**Work instructions**
The answer must be every line of the data that holds the word "Arial".

**Exercise input**
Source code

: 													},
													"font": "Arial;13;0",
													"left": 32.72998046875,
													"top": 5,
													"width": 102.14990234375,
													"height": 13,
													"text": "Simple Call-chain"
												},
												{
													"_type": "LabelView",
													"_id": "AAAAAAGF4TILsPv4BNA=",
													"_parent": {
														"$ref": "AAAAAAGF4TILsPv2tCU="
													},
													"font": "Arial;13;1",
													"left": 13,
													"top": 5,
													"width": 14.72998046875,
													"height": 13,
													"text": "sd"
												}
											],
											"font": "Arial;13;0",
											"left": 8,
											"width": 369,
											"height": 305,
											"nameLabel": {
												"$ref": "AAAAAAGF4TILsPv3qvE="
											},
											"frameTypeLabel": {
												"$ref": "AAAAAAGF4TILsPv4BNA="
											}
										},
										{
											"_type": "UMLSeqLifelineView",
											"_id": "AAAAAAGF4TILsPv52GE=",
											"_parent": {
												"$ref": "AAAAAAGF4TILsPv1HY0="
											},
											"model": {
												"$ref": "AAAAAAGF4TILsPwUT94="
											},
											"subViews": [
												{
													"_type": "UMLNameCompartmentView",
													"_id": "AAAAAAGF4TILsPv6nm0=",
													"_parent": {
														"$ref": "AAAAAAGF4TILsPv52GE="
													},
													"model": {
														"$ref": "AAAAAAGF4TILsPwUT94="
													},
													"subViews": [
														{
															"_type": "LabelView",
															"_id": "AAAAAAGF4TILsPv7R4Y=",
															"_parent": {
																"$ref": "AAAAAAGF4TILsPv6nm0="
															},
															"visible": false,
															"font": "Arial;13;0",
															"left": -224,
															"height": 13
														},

**The completed task**
													"font": "Arial;13;0",
													"font": "Arial;13;1",
											"font": "Arial;13;0",
															"font": "Arial;13;0",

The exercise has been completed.